The current tiny CPU comparison shows fp16/bf16/fp8/int8/int4 training tracking standard fp32 closely on final eval loss, while int2 and binary remain usable but less accurate. Treat this as a smoke-scale feasibility result, not a claim of production low-bit training superiority.

Current checked-in precision comparison:

Method	Mean Final Eval Loss	Ratio vs fp32
standard fp32	0.201735	1.0000
mixed autocast bf16	0.201726	0.99995
mixed autocast fp16	0.201736	1.00000
quantized fp16	0.201735	1.00000
quantized bf16	0.201711	0.99988
quantized fp8 e4m3fn	0.201785	1.00024
quantized fp8 e5m2	0.202106	1.00184
quantized int8	0.201762	1.00013
quantized int4	0.200814	0.99543
quantized int2	0.215432	1.06789
quantized binary	0.204009	1.01127

This table is from artifacts/precision_training_comparison.json.

Flow-Matching Diffusion

Flow matching is a natural generative interface for thermocompute: train a velocity field that transports simple Gaussian noise into a target distribution, then sample by integrating a probability-flow ODE. Compared with long iterative diffusion samplers, the immediate speed lever is fewer neural function evaluations:

speedup proxy ~= diffusion_steps / flow_steps

thermocompute includes a classical time-conditioned flow MLP and a thermodynamic flow velocity model:

from thermocompute import (
    FlowVelocityMLP,
    ThermodynamicFlowVelocity,
    ThermodynamicNeuronConfig,
    fit_flow_matching_end_to_end,
    fit_flow_matching_readout_ridge,
    make_mog2d,
    sample_flow,
)

data = make_mog2d(384)

model = ThermodynamicFlowVelocity(
    data_dim=2,
    embed_dim=16,
    thermo_hidden_dim=48,
    neuron_config=ThermodynamicNeuronConfig(t_f=0.08, dt=0.04, temperature=0.0),
    memory_efficient_chunk_size=16,
)

fit = fit_flow_matching_readout_ridge(model, data, n_pairs=512, ridge=1e-2)
samples = sample_flow(model, 128, n_flow_steps=4)

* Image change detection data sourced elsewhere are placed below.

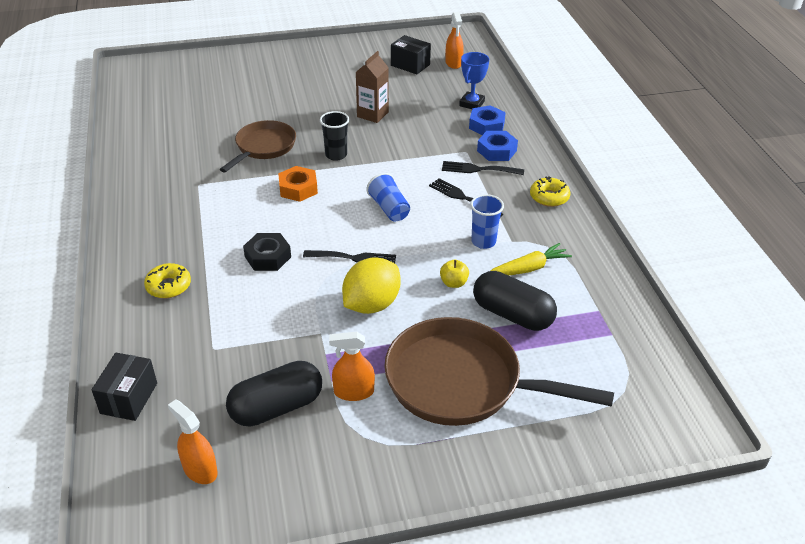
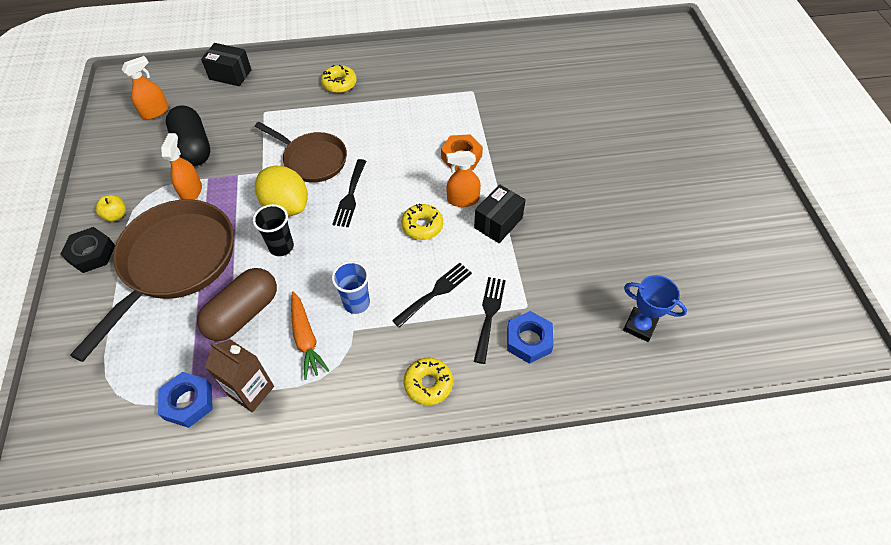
camera: 95 degrees right, 15 degrees up
brown pan [220,120,296,173] -> brown pan moved to [255,122,347,183]
black nut [243,233,291,271] -> black nut moved to [60,227,115,273]
black cup [320,111,349,161] -> black cup moved to [253,204,294,256]
brown carton [356,51,389,123] -> brown carton moved to [205,339,274,412]
blue cup [366,173,410,222] -> yellow donut [401,204,443,240]
black box [391,35,431,74] -> black box moved to [474,185,526,243]
yellow apple [440,260,469,288] -> yellow apple moved to [96,195,126,222]
orange spray bottle [445,12,464,69] -> orange spray bottle moved to [446,151,481,207]
blue nut [469,105,506,135] -> blue nut moved to [158,372,213,428]
black capsule [473,271,557,331] -> brown capsule [197,268,277,341]
yellow carrot [491,243,572,276] -> orange carrot [291,291,330,380]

Run the lightweight CPU experiment:

python scripts/run_flow_matching_experiment.py --device cpu --train-steps 96 --sample-count 128 --outdir artifacts

Current checked-in flow result on an eight-mode 2D Gaussian mixture:

Model	Best Flow Steps	MMD² To Reference	Wall ms	Eval Speedup vs 50-Step Diffusion
classical flow MLP	8	0.051954	0.550	6.25x
thermodynamic flow	1	0.062004	0.542	50.0x

The thermodynamic one-step result is the interesting research signal: it is not as accurate as the best 8-step classical flow in this tiny run, but it reaches a comparable distribution score with a single velocity evaluation. This is a toy CPU feasibility check, not a production diffusion benchmark.

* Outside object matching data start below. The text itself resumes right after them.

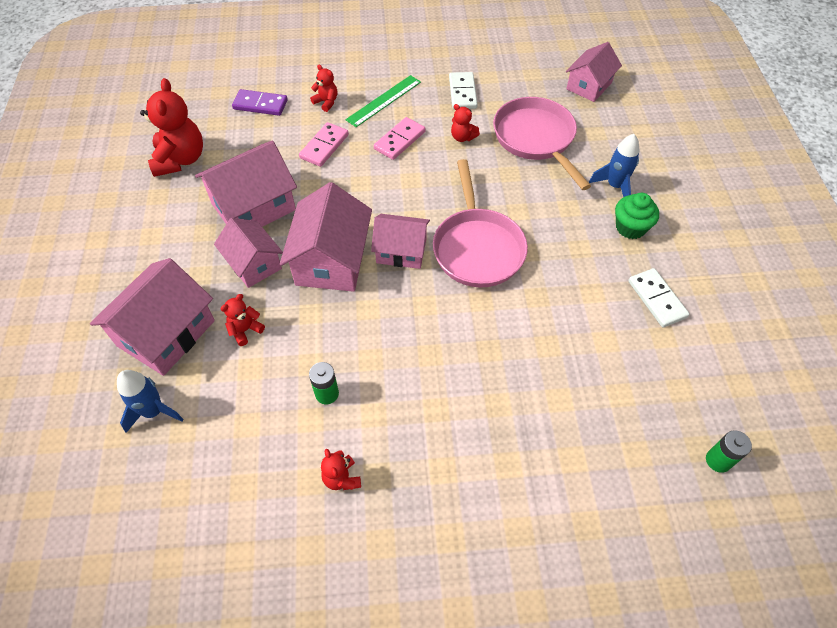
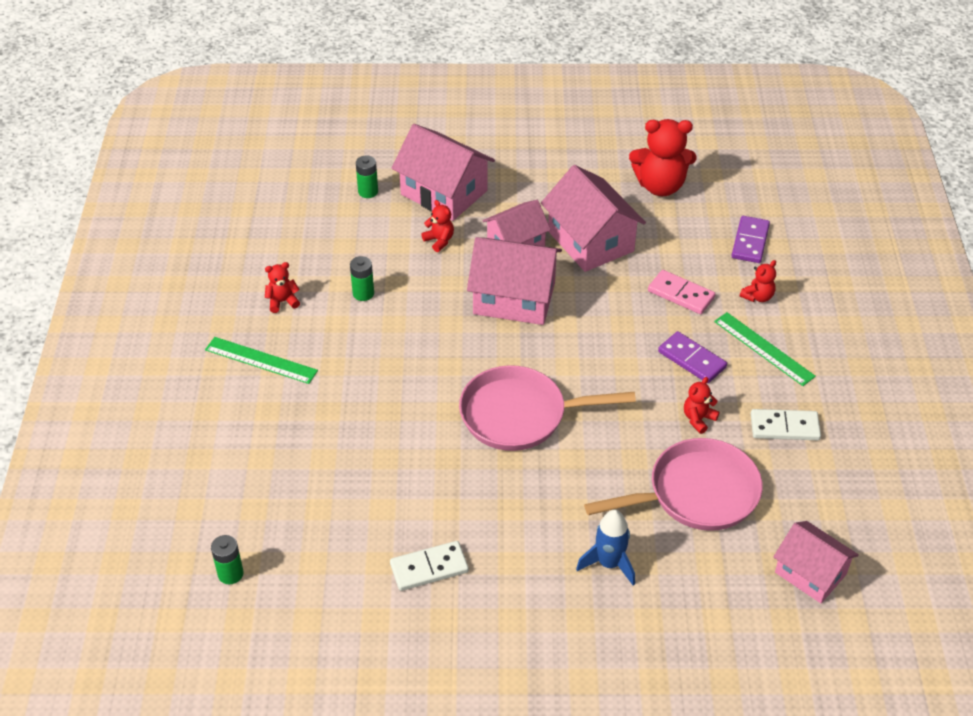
camera: 95 degrees right, 10 degrees down
blue rocket [117,370,184,433] -> green battery [356,155,378,198]
pink house [371,214,430,269] -> none
pink domino [374,117,426,160] -> purple domino [658,331,727,383]
green cupcake [615,193,659,239] -> none
none -> green ruler [205,337,318,384]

Flow matching now has two explicit training modes:

fit_flow_matching_readout_ridge: freeze the thermodynamic feature fabric and solve the velocity readout in one ridge system.
fit_flow_matching_end_to_end: ordinary no-ridge AdamW training through the full model.

Thermodynamic CNNs

CNN support covers the local-feature case: every receptive field is converted to a current vector, the hidden thermodynamic channel bank evolves for the same fixed observation window, and a linear readout maps those thermodynamic features into ordinary output channels.

image patch -> current bank -> fixed-time thermodynamic channels -> output channels

The layer keeps the CNN contract:

[batch, channels, height, width] -> [batch, out_channels, out_height, out_width]

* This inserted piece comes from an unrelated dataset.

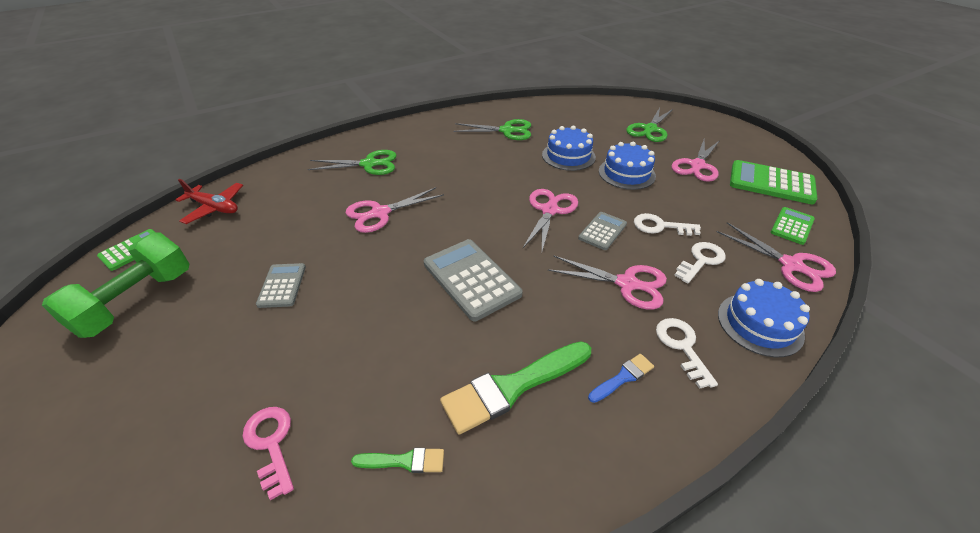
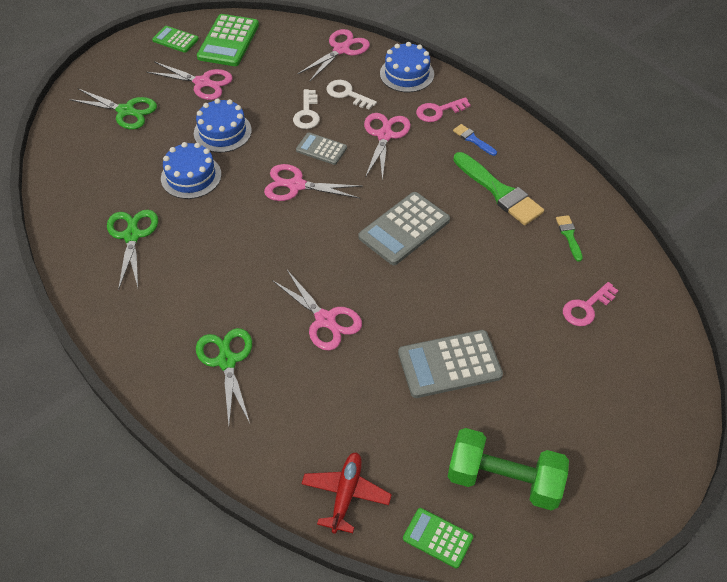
camera: 100 degrees left, 10 degrees up
grey calculator [256,263,306,308] -> grey calculator [398,330,503,398], size x1.72
white key [656,318,718,389] -> pink key [416,97,471,122]
green calculator [771,207,815,245] -> green calculator moved to [152,26,199,53]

A minimal classifier looks like this:

from thermocompute import ThermodynamicCNNClassifier, ThermodynamicNeuronConfig

model = ThermodynamicCNNClassifier(
    in_channels=1,
    n_classes=2,
    conv_channels=8,
    thermo_channels=24,
    neuron_config=ThermodynamicNeuronConfig(t_f=0.08, dt=0.04, temperature=0.0),
    memory_efficient_chunk_size=12,
)

logits, info = model(images, return_info=True)
print(info.physical_time)  # 0.08

Run the lightweight CPU coverage experiment:

python scripts/run_cnn_experiment.py --device cpu --train-steps 80 --outdir artifacts

Current checked-in toy result on an 8x8 vertical-vs-horizontal bar task:

Model	Final Loss	Final Accuracy	Fit Wall ms	Modeled Physical Time
classical tiny CNN	0.000015	1.000	92.0	0.0
thermodynamic CNN	0.043337	1.000	459.4	0.08

This result is deliberately modest: it proves the package can express, differentiate, chunk, train, and serialize convolutional thermodynamic modules. It is not a production computer-vision benchmark. The important coverage point is that the fixed-time thermodynamic width idea is not restricted to transformers or MLPs; it also maps naturally to local receptive fields.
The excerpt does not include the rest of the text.